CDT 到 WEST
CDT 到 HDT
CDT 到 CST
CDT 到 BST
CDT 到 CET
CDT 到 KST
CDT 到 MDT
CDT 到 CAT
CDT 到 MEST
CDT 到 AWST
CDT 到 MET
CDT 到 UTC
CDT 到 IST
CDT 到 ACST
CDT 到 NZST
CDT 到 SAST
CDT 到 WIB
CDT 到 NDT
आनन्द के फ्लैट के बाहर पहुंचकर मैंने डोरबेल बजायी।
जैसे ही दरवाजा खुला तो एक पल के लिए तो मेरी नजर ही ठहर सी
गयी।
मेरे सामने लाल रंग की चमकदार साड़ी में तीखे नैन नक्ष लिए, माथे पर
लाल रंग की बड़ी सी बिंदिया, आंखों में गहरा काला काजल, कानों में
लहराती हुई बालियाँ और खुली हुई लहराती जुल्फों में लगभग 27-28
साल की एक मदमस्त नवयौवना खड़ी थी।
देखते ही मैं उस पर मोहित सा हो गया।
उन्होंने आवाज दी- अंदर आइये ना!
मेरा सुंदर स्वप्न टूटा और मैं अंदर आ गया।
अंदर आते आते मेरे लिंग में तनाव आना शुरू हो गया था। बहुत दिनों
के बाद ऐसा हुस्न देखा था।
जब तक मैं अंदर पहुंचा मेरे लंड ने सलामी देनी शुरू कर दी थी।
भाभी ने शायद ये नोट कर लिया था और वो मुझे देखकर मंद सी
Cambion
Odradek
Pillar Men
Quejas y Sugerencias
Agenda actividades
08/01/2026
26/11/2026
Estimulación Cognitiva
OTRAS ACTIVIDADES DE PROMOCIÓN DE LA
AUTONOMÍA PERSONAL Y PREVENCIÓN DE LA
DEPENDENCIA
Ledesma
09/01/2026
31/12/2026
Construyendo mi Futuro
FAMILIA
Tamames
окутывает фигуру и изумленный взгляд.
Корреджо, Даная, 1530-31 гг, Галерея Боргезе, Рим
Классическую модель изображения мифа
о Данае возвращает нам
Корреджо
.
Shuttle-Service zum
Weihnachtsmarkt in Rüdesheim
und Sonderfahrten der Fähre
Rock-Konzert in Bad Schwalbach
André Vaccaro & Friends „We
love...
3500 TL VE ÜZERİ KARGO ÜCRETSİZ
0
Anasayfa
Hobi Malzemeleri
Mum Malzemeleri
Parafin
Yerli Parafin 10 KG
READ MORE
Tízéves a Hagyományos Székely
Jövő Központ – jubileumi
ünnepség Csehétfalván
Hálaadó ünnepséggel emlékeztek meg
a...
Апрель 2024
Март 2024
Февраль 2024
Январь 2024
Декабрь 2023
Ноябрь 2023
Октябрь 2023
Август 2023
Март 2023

-----

Required action:
Your answer should consist of copies of the lines above that include the string "Корреджо".

Solution to the exercise:
Корреджо, Даная, 1530-31 гг, Галерея Боргезе, Рим
Корреджо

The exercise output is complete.